The antidote to the poison of sin is the infinite loving mercy of God…
The neighbours who live in the house behind our house keep chickens, and though there are many benefits to having fresh eggs available each day, and harvesting your own produce, a chicken coop brings rats!
You see, rats eat the same food as chickens – scraps of whatever food you have from that day – and chickens are messy eaters, so there is always a bit of food left over in the chicken coop. And rats are also big fans of chicken eggs and having chicken eggs lying around a coop is a perfect drawcard for rats, who see the coop as a sort of utopian restaurant serving the perfect meal.
Because of these factors, and the fact that the neighbour’s chicken coop is positioned directly against our back fence, we have from time to time seen the odd rat wander under the fence and into our back yard. And because he is married to a crazy lady who has been socially – though unintentionally – conditioned by her mother to be terrified of rats, my husband always has a bit of rat bait ready to put out when we see the odd rodent scurrying through our backyard.

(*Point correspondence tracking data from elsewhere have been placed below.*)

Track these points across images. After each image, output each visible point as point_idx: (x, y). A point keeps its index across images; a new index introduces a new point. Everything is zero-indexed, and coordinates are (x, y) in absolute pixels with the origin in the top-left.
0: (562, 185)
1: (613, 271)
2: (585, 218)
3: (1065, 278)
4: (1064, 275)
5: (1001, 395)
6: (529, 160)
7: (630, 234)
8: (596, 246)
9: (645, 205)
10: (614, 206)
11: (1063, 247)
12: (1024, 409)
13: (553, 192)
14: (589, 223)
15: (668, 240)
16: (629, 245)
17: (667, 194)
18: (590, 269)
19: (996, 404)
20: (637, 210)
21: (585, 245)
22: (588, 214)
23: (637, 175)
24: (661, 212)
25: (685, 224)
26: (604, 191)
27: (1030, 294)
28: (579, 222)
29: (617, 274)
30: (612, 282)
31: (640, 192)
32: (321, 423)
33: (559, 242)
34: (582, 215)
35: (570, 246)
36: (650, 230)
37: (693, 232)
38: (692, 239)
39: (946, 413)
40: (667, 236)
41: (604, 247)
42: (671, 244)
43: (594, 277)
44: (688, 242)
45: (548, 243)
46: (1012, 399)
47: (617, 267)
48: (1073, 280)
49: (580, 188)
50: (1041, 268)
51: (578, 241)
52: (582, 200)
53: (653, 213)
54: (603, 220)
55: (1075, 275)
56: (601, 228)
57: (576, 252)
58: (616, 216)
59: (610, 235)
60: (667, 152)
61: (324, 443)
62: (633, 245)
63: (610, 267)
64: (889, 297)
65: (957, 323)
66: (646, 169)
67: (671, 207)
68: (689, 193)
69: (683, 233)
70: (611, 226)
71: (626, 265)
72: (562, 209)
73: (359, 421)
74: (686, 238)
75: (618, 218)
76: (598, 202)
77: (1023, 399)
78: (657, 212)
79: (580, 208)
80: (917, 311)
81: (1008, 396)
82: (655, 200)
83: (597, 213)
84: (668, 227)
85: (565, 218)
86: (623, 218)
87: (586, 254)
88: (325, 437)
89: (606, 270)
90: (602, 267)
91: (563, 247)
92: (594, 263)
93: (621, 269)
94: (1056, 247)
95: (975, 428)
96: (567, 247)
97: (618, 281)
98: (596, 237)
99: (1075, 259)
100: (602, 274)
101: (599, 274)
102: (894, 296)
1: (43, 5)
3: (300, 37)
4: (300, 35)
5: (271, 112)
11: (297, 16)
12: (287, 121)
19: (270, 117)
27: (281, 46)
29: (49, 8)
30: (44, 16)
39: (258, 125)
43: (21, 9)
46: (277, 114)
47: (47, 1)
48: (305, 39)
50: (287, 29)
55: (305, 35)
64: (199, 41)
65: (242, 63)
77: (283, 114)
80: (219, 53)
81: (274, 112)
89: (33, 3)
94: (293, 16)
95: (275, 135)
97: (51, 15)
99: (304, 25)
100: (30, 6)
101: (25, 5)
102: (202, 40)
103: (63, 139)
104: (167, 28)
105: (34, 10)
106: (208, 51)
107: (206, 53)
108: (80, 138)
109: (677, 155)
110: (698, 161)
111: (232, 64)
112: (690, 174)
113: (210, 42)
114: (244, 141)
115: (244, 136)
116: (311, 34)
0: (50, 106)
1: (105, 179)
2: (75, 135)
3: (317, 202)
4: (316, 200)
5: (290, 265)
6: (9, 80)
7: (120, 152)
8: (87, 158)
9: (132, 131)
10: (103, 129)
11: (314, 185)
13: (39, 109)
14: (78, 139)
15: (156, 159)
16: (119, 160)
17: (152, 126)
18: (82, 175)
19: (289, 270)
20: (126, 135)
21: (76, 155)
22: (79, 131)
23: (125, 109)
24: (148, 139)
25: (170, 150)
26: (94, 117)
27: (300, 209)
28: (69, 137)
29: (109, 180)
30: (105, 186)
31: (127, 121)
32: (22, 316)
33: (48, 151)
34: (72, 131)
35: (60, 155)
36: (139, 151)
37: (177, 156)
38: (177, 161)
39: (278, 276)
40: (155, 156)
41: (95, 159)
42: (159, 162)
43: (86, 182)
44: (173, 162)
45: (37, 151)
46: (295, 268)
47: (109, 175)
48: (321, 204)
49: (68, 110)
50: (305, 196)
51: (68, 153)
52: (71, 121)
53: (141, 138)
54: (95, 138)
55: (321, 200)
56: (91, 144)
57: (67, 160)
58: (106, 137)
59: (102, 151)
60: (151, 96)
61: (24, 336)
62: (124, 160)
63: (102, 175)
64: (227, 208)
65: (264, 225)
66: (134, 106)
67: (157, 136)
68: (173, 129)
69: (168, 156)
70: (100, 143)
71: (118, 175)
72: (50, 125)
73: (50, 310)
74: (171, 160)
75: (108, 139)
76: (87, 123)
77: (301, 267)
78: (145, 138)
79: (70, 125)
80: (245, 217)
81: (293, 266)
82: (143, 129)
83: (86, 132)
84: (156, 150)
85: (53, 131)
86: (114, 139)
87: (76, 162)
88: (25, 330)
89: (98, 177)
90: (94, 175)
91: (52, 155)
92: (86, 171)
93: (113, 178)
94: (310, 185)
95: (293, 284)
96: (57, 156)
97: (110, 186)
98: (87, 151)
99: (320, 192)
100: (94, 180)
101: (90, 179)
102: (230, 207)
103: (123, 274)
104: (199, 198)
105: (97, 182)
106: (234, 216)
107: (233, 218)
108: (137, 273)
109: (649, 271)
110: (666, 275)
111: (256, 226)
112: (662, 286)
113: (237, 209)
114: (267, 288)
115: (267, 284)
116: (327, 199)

One morning in January this year, one of my children thought they had spotted a rat in the backyard. Responding to his wife’s frantic panic, my husband laid a bit of rat bait out before we each left for the day.
Later that afternoon, I returned home with the children earlier than my husband. Walking outside to check on the washing, I saw it. Lying there on the floor, obviously in agony and barely able to move – the rat… Clearly poisoned and dying.
Frantically I called my husband, who was thankfully close to home, and who was able to put the poor disgusting creature out of its misery. Those 5 minutes that we waited for him to get home were the longest five minutes of my life. Watching that rat suffer was a terrible and uncomfortable experience and yet I was completely paralysed to kill it – I just could not bring myself to do what needed to be done.
In his 1936 political essay, “Shooting an Elephant”, George Orwell wrote of the same discomfort when he watched the raging elephant that he had shot die slowly, “In the end I could not stand it any longer and went away.”
I was thinking about that poor old rat, and also that dying elephant the other day, and it suddenly occurred to me that we – humanity – are that rat! We took the poison when Adam and Eve ate of the fruit of the tree of the knowledge of good and evil. We took the poison and we have Original Sin.
Before Original Sin we were like that rat, running around the chicken coop, eating scraps and chicken eggs and generally thinking that we had hit the jackpot in being born into the Garden of Eden. Life was perfect and innocent and there was no death, there was no suffering, and we could see God face to face.
Then – just as the poor old rat moved away from the comfort of the coop – we ate of the fruit of that tree… And everything changed.
Suddenly, just as the rat had done, we sought out something that would possibly be better than this paradise that we were in, rather than trusting in what we had and we – like the rat – had exposed ourselves to death.
Now we must die.
And just like that poor old rat, our death is slow and painful too.
It takes longer than five minutes for us to die – it takes our whole life, for we are dying from the moment we are conceived.
But we are lucky in a way, because although we are as unworthy of God as the rat was of me – perhaps more so – God, who loves us and pities us much more than I loved and pitied that poor old rat, though He like Orwell in “Shooting an Elephant” “cannot stand it” does not go away. Instead, my Beloved stands by and watches us.
But that is not all… God does not only watch and pity us – He ministers to us too…
He helps us.
Because though we ate of the poison through sin and will soon be dead – physically when we reach the end of our Earthly life and eternally through eternal damnation – God has the antidote…
And the antidote is unimaginably good because the antidote to the poison of sin is the infinite MERCY of God.
All we need to do, is look towards Him. That is all. He is standing there waiting for us – so that He can lead us Home…
All it will take is a look – and we, like that poor old rat, will be put out of our misery and brought to a home that is so much more than we could ever imagine…
We could be HOME…
For with prayer, I stand on Holy Ground where everything is clear. Here. At the Foot of the Cross.